Government Delays Data Protection Rules to Accommodate Public Institutions
New Delhi - The Indian government's delay in finalizing the draft rules for the Digital Personal Data Protection Act, 2023, stems from internal deliberations on the readiness of its own institutions like schools, colleges, and hospitals to comply with the new law, The Indian Express has learned.
The Act, which was passed last August, awaits operationalization as the necessary subordinate legislation, involving at least 25 rules, remains pending. This has resulted in the law not coming into effect even a year after receiving presidential assent.
A senior government official, speaking on condition of anonymity, highlighted the challenges faced by public institutions, particularly in remote areas where technology is rudimentary. "These institutions handle significant amounts of personal data daily, and we need to ensure they are adequately accommodated in the rules," the official explained.
Despite an exemption clause for government entities, this is unlikely to apply to educational and health institutions. The IT Ministry, responsible for these regulations, has not responded to requests for comment.
Further complicating the framing of rules is the issue of consent for handling children's data. Originally, the law mandated parental or guardian consent for processing data of individuals under 18. However, the government found it challenging to enforce a uniform mechanism for obtaining such consent, leading to a decision to allow companies discretion in how they manage this requirement.

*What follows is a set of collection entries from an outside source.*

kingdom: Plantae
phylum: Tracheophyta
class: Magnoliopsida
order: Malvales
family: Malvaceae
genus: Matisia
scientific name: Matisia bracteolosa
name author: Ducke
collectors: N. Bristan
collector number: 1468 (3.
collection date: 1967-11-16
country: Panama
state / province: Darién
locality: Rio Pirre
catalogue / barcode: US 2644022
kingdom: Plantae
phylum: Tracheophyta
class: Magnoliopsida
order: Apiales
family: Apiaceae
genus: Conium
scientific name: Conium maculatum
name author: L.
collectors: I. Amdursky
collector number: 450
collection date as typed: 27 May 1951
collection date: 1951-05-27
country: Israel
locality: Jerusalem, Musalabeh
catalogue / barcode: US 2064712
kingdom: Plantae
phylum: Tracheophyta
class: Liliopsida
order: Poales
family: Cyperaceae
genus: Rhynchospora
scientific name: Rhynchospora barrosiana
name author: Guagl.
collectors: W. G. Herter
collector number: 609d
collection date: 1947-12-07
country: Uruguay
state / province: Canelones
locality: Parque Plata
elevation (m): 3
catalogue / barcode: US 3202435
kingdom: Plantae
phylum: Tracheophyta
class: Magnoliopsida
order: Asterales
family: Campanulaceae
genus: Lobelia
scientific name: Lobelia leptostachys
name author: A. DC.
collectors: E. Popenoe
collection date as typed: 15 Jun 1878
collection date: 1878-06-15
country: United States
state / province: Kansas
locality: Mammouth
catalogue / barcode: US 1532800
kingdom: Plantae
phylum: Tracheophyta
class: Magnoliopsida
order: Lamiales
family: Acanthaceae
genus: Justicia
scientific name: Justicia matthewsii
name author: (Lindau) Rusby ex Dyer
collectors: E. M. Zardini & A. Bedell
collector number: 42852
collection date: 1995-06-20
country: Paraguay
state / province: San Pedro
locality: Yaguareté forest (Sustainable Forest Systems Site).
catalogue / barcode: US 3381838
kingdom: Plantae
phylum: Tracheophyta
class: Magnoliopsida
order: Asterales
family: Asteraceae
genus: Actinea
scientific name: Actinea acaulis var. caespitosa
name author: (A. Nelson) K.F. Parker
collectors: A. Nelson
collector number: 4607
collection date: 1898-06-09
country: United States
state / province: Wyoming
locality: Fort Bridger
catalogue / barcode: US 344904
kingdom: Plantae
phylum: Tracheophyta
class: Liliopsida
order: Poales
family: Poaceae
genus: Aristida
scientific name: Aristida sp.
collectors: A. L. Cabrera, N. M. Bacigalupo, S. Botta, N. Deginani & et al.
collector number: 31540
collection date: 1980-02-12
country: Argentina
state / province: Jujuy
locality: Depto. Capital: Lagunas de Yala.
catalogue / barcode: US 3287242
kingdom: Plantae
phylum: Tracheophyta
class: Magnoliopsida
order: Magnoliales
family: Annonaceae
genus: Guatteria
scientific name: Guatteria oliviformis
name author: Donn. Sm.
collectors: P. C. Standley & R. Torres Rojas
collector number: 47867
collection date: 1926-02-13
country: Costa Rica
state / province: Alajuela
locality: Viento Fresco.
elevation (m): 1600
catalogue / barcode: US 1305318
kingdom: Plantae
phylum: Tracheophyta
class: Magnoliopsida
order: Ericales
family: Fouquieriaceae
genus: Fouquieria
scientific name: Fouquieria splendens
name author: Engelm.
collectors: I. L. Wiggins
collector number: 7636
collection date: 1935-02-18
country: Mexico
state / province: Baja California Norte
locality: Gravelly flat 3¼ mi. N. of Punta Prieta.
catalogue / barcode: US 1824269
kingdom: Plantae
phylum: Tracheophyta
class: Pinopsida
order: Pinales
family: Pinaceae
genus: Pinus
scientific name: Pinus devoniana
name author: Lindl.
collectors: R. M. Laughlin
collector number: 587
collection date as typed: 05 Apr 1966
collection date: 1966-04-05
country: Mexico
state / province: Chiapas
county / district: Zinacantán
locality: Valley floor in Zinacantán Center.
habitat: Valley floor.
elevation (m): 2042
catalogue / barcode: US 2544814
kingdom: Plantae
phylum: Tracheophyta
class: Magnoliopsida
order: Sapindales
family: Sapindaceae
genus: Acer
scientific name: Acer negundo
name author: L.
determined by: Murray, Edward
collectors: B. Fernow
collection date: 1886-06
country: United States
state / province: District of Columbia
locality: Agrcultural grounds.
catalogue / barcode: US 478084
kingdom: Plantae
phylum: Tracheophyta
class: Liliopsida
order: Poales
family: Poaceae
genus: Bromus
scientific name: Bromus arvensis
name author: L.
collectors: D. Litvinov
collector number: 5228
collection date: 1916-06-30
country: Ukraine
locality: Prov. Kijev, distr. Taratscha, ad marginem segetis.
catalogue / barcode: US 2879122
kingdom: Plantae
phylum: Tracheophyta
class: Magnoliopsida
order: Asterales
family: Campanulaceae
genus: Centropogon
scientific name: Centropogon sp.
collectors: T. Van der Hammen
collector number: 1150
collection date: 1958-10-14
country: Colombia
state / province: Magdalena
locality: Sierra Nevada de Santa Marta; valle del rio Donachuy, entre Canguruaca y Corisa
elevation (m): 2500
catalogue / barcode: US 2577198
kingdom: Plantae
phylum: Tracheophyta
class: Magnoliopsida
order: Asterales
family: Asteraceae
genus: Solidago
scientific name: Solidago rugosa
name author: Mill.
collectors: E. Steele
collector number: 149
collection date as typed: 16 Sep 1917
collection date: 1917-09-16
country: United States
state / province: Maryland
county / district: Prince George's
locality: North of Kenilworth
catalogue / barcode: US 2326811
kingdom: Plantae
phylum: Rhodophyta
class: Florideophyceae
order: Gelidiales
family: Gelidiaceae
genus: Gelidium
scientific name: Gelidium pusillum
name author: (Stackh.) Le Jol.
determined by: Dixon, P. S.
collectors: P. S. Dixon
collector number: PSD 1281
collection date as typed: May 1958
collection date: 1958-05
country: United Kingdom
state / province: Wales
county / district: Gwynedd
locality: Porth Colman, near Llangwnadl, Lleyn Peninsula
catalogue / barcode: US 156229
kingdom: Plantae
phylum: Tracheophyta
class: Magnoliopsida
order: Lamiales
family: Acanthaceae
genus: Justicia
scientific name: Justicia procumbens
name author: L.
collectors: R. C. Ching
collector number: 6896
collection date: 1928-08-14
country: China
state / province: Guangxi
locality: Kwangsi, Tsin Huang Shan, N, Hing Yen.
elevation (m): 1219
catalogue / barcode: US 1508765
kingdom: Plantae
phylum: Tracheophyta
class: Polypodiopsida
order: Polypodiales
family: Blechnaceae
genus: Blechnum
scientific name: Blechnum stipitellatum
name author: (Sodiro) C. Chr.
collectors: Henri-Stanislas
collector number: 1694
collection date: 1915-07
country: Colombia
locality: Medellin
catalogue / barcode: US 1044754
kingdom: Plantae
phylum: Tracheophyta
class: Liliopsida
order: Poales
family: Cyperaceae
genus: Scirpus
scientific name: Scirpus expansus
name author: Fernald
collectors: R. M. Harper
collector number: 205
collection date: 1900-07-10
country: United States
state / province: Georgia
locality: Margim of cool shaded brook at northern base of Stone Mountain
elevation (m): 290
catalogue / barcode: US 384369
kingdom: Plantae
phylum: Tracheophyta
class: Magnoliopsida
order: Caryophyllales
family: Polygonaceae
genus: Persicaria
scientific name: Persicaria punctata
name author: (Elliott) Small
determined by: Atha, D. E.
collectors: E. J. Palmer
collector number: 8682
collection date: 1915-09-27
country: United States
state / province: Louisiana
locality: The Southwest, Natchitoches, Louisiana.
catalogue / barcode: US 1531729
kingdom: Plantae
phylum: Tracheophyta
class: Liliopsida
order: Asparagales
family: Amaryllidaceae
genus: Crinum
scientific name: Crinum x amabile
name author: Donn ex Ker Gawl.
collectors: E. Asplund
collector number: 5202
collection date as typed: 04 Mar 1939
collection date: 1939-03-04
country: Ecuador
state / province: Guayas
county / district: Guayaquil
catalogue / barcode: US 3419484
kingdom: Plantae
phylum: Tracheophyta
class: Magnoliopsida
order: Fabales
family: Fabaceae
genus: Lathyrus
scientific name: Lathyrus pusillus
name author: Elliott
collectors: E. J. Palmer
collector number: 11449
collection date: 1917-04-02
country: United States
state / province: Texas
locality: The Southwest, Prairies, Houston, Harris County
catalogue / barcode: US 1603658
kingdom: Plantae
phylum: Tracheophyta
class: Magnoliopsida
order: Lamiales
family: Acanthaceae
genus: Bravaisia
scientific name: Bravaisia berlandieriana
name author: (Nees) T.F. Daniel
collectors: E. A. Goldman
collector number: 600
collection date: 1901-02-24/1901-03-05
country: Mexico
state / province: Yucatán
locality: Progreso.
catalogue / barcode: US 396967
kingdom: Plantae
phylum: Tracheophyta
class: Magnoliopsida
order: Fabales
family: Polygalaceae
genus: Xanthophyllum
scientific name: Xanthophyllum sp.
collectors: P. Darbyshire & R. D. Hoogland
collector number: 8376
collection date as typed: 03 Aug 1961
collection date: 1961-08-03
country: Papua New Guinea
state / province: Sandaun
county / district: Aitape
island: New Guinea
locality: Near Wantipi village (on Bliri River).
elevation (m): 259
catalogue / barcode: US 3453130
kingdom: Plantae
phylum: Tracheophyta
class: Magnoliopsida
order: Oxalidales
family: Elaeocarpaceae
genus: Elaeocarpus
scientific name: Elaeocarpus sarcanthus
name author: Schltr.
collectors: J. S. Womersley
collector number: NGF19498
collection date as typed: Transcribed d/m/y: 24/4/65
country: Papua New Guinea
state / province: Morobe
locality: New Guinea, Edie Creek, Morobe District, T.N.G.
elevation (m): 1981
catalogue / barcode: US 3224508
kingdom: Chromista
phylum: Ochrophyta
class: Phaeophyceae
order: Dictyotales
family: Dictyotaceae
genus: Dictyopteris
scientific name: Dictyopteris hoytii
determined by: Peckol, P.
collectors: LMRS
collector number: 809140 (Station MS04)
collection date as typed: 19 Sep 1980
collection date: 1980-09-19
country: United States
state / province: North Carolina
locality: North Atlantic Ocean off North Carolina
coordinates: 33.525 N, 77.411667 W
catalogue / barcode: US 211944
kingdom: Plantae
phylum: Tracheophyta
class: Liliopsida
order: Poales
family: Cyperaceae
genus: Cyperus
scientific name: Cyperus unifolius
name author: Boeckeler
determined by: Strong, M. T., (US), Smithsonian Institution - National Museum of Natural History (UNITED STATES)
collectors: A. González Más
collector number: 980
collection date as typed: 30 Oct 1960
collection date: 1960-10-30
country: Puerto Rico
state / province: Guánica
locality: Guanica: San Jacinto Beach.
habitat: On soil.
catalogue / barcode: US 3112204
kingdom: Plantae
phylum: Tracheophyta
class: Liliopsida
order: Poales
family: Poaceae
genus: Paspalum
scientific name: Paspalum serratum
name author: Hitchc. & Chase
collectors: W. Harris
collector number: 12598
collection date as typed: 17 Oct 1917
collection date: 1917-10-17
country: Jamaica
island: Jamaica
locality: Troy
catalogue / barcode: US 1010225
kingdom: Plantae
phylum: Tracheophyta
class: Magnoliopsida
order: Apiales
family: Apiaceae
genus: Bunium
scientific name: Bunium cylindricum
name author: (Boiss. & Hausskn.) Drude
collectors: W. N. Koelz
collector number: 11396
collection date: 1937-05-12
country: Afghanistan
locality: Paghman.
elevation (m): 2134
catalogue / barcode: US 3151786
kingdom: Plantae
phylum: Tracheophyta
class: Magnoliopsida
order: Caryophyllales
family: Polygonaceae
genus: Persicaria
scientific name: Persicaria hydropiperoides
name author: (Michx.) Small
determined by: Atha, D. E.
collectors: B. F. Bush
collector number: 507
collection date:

The law has faced criticism from various quarters including civil society, the Opposition, and even the NITI Aayog, which has flagged concerns over potential dilution of the Right to Information Act. A contentious aspect is the broad exemptions granted to government agencies under Section 17 (2) (a), which allows for the processing of personal data in the interest of national security and public order, among other reasons.
Companies are required to collect personal data through consent-based mechanisms, with provisions for "legitimate uses" offering some flexibility. Non-compliance, particularly in safeguarding data against breaches, could attract penalties up to Rs 250 crore.
The ongoing delays and adjustments in the rule-making process underscore the complexities involved in aligning data protection laws with the operational capabilities of diverse public sector institutions, while also addressing privacy concerns in the digital age.